1. Jeffrey, si Ketua Club Basket

15 4 0
                                    

Hari pertama masuk sekolah setelah libur kenaikan kelas tentu sangat melelahkan. Rasanya tubuh ini masih ingin berada di kamar kemudian rebahan di kasur. Jari-jari tangan sepertinya masih ingin mengutak-atik benda berbentuk persegi panjang yang biasa disebut smartphone.

Namun berbeda dengan gadis yang bernama Andhira Harsha Kirana. Ia merasa begitu senang karena bisa kembali masuk ke sekolah setelah hampir 1 bulan berada di rumah.

Dhira turun dari mobil yang dikendarai oleh Ayahnya. Setelah berpamitan kepada sang Ayah, Dhira segera melangkahkan kakinya masuk ke dalam lingkungan sekolah.

Ada banyak hal yang ia rindukan di sini. Yang pertama yaitu sapaan dari Pak Tejo, satpam yang biasanya berjaga di gerbang sekolah. Yang kedua yaitu perpustakaan sekolah. Perpustakaan adalah tempat persembunyian Dhira dari teman-temannya.

Bukan untuk menghindar dari teman-temannya, tapi terkadang Dhira membutuhkan waktu sendiri. Dhira akan menghabiskan waktu istirahat di perpustakaan dengan membaca buku-buku tebal yang berada di sana.

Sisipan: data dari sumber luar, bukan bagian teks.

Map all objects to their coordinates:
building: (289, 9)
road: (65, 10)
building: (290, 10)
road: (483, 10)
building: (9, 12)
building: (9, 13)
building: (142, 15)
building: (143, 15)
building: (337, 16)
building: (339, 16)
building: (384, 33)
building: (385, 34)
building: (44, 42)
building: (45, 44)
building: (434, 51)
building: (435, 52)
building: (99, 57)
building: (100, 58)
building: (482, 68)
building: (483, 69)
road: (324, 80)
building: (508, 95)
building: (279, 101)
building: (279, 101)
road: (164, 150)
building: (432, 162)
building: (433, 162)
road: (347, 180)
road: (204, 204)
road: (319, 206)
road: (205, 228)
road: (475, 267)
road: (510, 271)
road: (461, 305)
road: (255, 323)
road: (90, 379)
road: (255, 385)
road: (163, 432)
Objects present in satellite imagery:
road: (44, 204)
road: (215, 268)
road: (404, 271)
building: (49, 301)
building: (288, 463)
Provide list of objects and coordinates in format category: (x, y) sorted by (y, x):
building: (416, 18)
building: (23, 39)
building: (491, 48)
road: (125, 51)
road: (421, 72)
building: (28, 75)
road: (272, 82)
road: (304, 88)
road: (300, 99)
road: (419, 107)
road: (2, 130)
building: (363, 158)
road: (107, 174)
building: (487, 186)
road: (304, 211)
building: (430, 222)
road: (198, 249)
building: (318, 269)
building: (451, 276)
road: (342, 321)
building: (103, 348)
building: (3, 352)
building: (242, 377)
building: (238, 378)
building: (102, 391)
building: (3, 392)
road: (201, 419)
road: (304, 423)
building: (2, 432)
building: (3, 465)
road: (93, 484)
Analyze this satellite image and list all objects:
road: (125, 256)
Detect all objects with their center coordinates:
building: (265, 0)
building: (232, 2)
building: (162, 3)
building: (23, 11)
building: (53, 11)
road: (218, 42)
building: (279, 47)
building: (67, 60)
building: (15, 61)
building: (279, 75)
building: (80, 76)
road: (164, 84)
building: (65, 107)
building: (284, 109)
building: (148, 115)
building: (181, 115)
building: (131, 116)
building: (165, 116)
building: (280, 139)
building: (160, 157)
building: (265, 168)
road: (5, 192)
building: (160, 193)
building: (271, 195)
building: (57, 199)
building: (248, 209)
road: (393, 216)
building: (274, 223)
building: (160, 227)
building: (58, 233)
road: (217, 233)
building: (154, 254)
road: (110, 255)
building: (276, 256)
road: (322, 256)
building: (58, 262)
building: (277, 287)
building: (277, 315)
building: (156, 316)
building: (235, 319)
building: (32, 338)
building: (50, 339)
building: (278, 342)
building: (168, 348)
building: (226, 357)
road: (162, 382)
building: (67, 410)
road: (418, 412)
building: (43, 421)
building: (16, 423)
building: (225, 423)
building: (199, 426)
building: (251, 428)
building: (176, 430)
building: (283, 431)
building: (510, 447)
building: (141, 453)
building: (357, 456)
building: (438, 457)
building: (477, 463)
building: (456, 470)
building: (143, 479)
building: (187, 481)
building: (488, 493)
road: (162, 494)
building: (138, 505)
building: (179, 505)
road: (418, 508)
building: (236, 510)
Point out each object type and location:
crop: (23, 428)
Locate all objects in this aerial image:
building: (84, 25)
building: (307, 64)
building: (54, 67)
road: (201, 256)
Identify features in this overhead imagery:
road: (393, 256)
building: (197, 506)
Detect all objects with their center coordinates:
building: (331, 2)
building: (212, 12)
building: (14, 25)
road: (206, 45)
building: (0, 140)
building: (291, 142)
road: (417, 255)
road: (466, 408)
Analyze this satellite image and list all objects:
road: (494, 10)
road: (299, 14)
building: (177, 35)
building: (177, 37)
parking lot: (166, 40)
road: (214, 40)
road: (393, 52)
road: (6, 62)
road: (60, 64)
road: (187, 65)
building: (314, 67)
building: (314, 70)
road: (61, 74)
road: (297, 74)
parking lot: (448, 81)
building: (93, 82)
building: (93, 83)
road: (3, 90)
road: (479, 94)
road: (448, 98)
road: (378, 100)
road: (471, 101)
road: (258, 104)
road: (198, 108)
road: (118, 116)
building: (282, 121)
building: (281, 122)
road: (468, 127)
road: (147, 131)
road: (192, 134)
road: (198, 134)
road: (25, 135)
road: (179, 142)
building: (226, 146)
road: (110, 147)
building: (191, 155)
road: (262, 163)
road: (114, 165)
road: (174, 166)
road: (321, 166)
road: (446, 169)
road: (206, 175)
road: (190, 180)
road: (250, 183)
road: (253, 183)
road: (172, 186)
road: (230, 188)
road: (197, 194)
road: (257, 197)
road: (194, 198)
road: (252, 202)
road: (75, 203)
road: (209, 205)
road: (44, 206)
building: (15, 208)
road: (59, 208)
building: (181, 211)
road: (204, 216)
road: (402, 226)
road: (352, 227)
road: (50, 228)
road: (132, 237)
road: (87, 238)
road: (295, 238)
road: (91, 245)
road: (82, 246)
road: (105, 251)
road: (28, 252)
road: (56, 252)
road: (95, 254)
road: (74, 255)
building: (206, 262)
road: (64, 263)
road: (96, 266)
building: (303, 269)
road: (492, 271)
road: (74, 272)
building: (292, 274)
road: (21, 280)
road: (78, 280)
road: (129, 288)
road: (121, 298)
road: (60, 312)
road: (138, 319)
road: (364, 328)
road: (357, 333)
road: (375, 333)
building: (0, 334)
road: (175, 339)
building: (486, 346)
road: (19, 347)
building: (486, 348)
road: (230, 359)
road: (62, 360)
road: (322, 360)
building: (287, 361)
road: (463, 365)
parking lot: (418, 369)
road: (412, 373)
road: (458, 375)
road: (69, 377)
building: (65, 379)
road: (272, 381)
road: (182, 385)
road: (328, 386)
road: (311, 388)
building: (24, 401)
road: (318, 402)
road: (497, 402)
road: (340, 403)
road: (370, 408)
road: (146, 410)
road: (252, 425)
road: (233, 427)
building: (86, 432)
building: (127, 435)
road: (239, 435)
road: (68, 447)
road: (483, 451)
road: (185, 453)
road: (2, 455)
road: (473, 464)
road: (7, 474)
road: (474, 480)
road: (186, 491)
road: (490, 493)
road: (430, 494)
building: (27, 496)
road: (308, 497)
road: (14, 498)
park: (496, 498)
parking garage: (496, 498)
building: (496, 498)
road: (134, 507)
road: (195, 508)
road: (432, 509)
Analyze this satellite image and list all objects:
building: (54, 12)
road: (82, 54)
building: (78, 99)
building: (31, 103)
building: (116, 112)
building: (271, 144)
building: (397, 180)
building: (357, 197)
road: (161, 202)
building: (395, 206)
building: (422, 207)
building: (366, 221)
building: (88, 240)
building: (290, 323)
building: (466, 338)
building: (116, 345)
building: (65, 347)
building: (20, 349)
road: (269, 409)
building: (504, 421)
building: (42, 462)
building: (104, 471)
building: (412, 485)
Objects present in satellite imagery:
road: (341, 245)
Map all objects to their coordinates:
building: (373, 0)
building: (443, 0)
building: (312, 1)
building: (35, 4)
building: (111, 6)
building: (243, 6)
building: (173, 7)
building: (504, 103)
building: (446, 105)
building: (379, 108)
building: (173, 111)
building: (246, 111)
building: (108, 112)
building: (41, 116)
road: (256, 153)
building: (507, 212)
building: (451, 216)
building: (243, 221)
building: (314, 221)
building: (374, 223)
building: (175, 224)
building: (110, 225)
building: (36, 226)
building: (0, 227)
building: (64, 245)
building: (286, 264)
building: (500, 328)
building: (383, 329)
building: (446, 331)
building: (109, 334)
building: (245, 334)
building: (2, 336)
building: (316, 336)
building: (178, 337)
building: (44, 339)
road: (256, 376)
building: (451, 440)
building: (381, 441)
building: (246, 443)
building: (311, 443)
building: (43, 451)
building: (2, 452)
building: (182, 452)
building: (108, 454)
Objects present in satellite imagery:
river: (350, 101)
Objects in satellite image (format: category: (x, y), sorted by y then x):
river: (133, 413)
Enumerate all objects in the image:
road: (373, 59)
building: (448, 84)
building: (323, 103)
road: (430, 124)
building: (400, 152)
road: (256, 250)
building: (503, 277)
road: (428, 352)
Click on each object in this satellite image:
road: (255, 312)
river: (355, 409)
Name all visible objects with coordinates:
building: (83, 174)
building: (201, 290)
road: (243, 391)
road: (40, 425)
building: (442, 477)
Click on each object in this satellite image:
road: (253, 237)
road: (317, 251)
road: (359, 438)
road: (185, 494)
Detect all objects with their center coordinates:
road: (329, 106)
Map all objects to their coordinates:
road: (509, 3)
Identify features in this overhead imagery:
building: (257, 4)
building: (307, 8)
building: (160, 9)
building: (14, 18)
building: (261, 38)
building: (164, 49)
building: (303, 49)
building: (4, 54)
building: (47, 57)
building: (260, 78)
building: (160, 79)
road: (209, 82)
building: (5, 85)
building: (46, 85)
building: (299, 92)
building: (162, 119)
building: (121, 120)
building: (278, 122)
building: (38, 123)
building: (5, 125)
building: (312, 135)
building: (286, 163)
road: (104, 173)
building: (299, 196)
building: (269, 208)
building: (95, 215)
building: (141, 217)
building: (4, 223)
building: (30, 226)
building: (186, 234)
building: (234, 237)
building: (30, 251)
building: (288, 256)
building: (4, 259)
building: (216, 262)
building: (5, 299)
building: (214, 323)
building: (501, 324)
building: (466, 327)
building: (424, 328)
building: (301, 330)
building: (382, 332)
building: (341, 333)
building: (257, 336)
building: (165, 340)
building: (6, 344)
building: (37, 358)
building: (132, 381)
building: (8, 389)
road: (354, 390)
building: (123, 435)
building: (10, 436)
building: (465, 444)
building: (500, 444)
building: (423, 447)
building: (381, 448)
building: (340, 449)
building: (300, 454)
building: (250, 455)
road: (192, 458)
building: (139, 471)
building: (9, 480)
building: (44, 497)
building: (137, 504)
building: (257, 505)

Yang ketiga yaitu teman-temannya. Ia sangat merindukan teman-teman sekelasnya. Namun peraturan sekolah membuat dirinya tidak sekelas lagi dengan sahabatnya. Dhira berada di kelas yang berbeda dengan Aheng, sahabatnya dari kelas 10.

Setelah berjalan dari gerbang utama sekolah, akhirnya Dhira sampai di dalam ruang kelas barunya. Di dalam kelas yang dingin ini hanya ada dua murid. Yang satu tengah duduk sambil membaca buku, dan yang satu lagi tengah memperhatikan Dhira yang baru datang.

"Hai,"

Ia hanya tersenyum untuk membalas sapaan Dhira. Sepertinya dia anak baru. Pasalnya Dhira belum pernah melihat cowok itu di sekolah ini. Setelah meletakkan tas ranselnya di kursi, Dhira menghampiri cowok yang tadi ia apa.

"Kamu anak baru?" tanya Dhira.

Ia mengangguk.

"Nama aku Dhira, kamu?"

"Mahendra Xavier Lee, panggil aja Mahen."

"Mulai hari ini kita temenan ya?" Cowok yang bernama Mahen itu kembali mengangguk.

"Mau ikut ke kelas sebelah ngga?"

Mahen mengangguk—untuk yang ketiga kalinya—lalu berdiri dari duduknya. Dhira memimpin jalan. Mereka berdua berjalan depan-belakang menuju ke kelas sebelah.

"Aheng!" panggil Dhira dari ambang pintu.

"Oy!" Aheng berlari kecil menghampiri sahabatnya.

"Ini siapa?" tanya Aheng menatap Mahen yang berdiri di sebelah Dhira.

"Murid baru di sini."

"Mahendra, panggil aja Mahen."

"Oh gitu, gue Aheng. Panggil aja Hendery."

Mahen menaikkan sebelah alisnya. Dari mana nyambungnya Aheng dengan Hendery? Pikirnya.

"Biar keren dikit bro," ujar Aheng.

"Aheng anaknya emang kayak gitu, maklumin aja."

"Kenapa kesini?" tanya Aheng.

"Sarapan."

Sudah menjadi kebiasaan mereka berdua untuk sarapan bersama di kantin. Sebenarnya Dhira bisa sarapan dari rumah, tapi dia lebih suka sarapan di sekolah.

Dhira selalu sarapan sendiri kalau di rumah. Thama—sang kakak—selalu sarapan di kampus. Begitu juga dengan Ayahnya yang selalu sarapan di kantor.

Semenjak sang Ibu telah tiada, Dhira terkadang merasa rumahnya menjadi sepi. Tidak ada lagi yang memanggil namanya setiap pagi untuk sarapan bersama. Tidak ada lagi yang menghampiri Dhira ke kamarnya saat jam 9 malam untuk menyuruhnya tidur.